WASHINGTON, September 25, 2024 – A World Bank analysis finds a strong correlation between regulatory reforms governing public-private partnerships (PPPs) and infrastructure investment. According to Benchmarking Infrastructure Development, countries that made major reforms to their PPP frameworks, saw, on average, a $488 million increase in infrastructure investment between 1990-2022.
"When clear rules are established, the infrastructure sector becomes far less daunting for private investors and improves countries’ access to funding," says Guangzhe Chen, Infrastructure Vice President at the World Bank. "With more financing available, governments are better positioned to deliver essential infrastructure projects that drive growth, create jobs and improve the daily lives of citizens.”
The newest edition of the World Bank’s Benchmarking Infrastructure Development report, first published in 2015, assesses PPP regulatory frameworks in 140 economies and tracks these regulations against internationally recognized good practices.
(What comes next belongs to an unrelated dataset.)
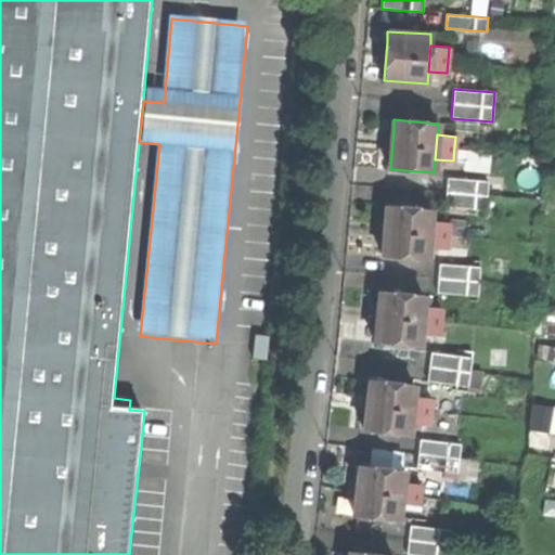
[(447,191),(446,206),(487,209),(488,194),(489,182),(448,178),(447,191)]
According to the report, 45 economies passed reforms that strengthened their PPP regulatory frameworks between June 2019 and June 2022.
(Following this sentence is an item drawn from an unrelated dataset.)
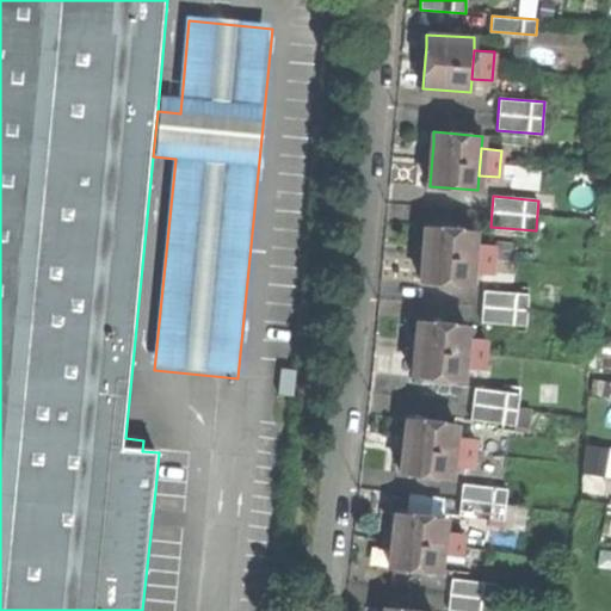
[(423,282),(470,285),(471,272),(474,244),(475,230),(426,227),(425,241),(425,252),(424,266),(423,282)]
Even though PPP reforms have a strong link with increased investment levels in transport, energy, water, and information and communication technology, regulation is only one ingredient for a successful PPP ecosystem, explains the report. Advancing from one successful standalone PPP project to a sustainable program of infrastructure investments also depends on economic and political stability, public sector commitment, mature financial markets, effective risk allocation, and a government and partners with long-term vision, among other factors.